AUTHOR=Grandinetti Jace , Gao Yin , Gonzalez Yesenia , Deng Jie , Shen Chenyang , Jia Xun TITLE=MR image reconstruction from undersampled data for image-guided radiation therapy using a patient-specific deep manifold image prior JOURNAL=Frontiers in Oncology VOLUME=12 YEAR=2022 URL=https://www.frontiersin.org/journals/oncology/articles/10.3389/fonc.2022.1013783 DOI=10.3389/fonc.2022.1013783 ISSN=2234-943X ABSTRACT=Introduction

Recent advancements in radiotherapy (RT) have allowed for the integration of a Magnetic Resonance (MR) imaging scanner with a medical linear accelerator to use MR images for image guidance to position tumors against the treatment beam. Undersampling in MR acquisition is desired to accelerate the imaging process, but unavoidably deteriorates the reconstructed image quality.

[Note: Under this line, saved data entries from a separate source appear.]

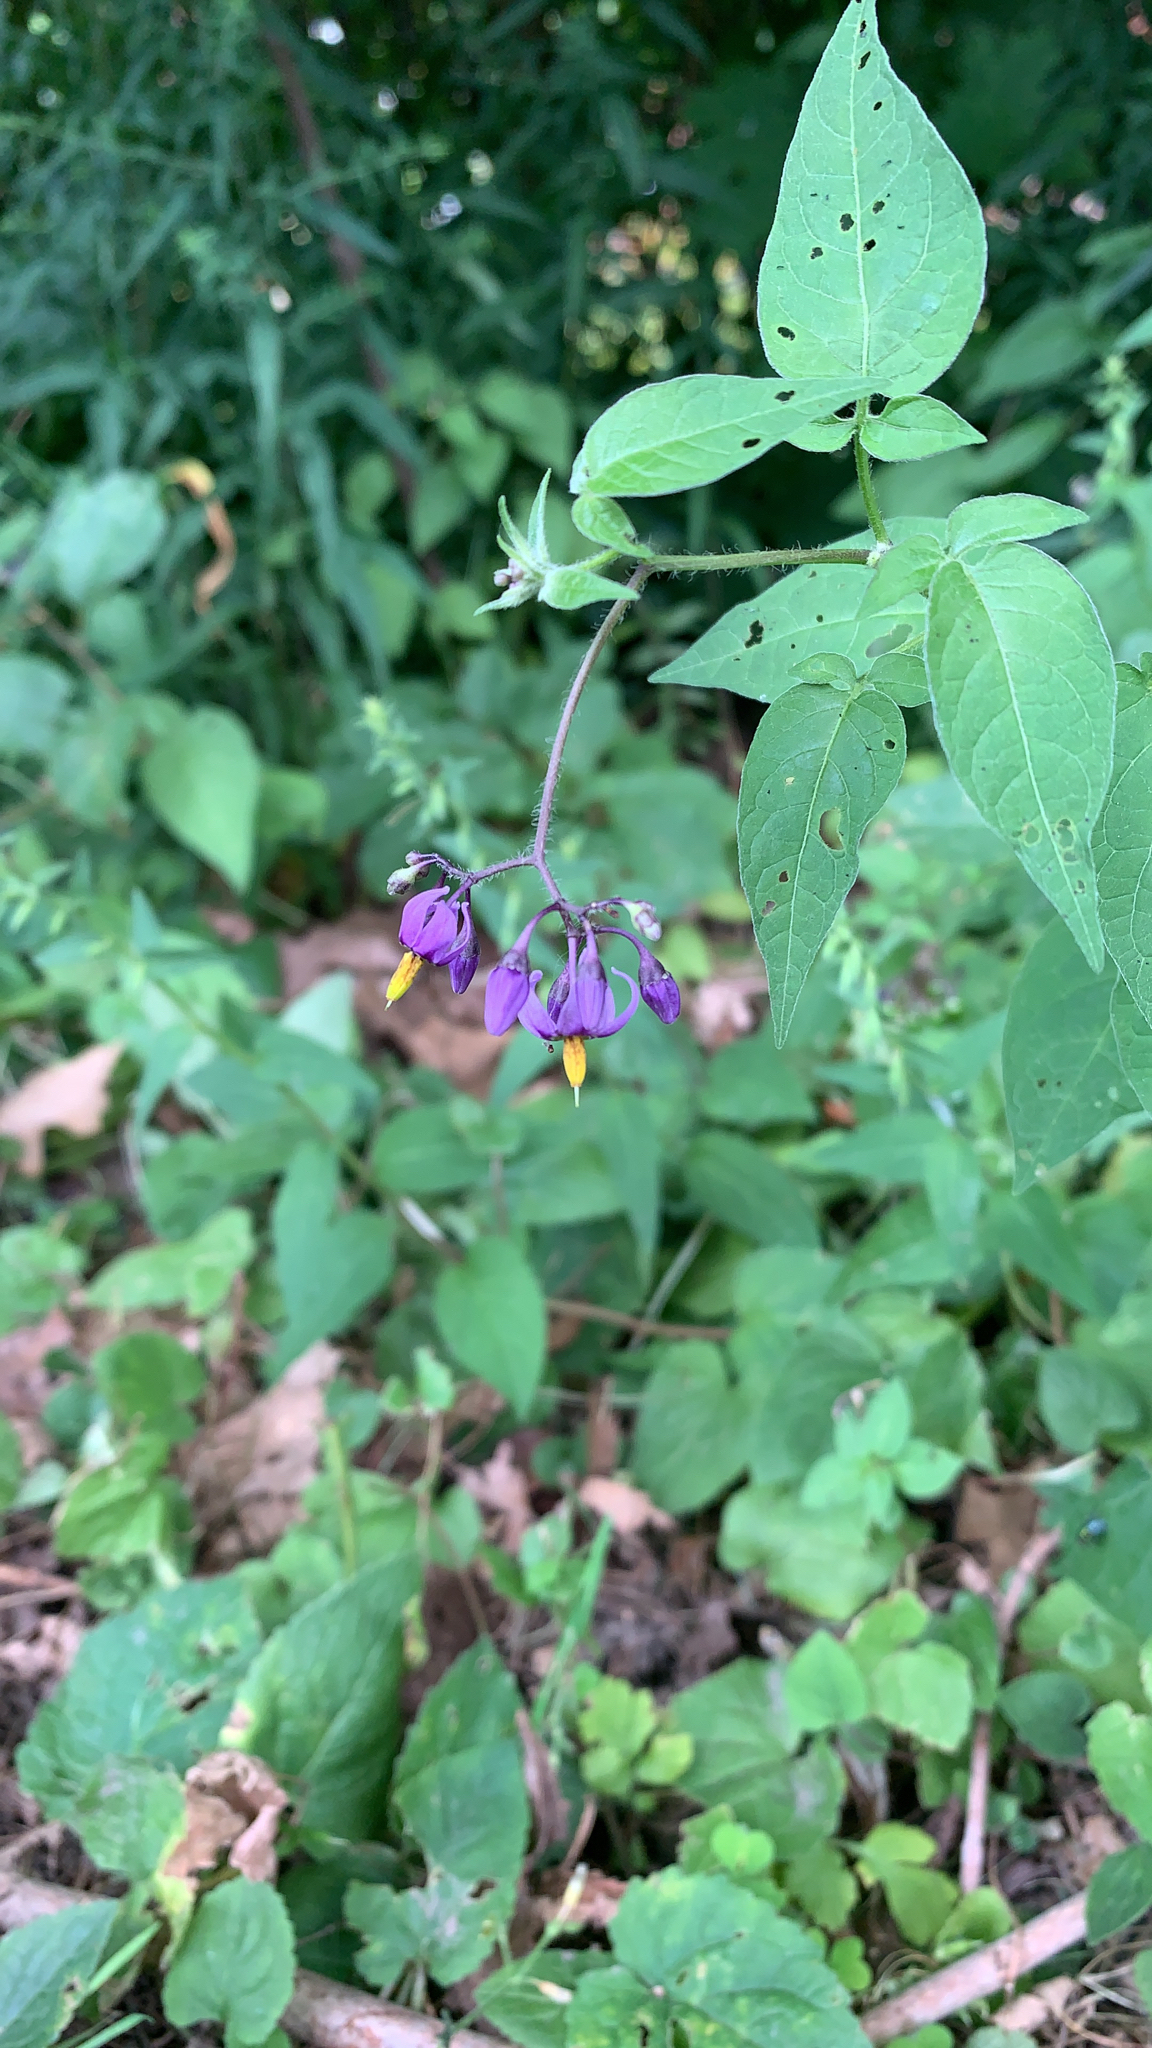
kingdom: Plantae
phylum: Tracheophyta
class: Magnoliopsida
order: Solanales
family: Solanaceae
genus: Solanum
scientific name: Solanum dulcamara
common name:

In RT, a high-quality MR image of a patient is available for treatment planning. In light of this unique clinical scenario, we proposed to exploit the patient-specific image prior to facilitate high-quality MR image reconstruction.

Methods

Utilizing the planning MR image, we established a deep auto-encoder to form a manifold of image patches of the patient. The trained manifold was then incorporated as a regularization to restore MR images of the same patient from undersampled data. We performed a simulation study using a patient case, a real patient study with three liver cancer patient cases, and a phantom experimental study using data acquired on an in-house small animal MR scanner. We compared the performance of the proposed method with those of the Fourier transform method, a tight-frame based Compressive Sensing method, and a deep learning method with a patient-generic manifold as the image prior.

Results

In the simulation study with 12.5% radial undersampling and 15% increase in noise, our method improved peak-signal-to-noise ratio by 4.46dB and structural similarity index measure by 28% compared to the patient-generic manifold method. In the experimental study, our method outperformed others by producing reconstructions of visually improved image quality.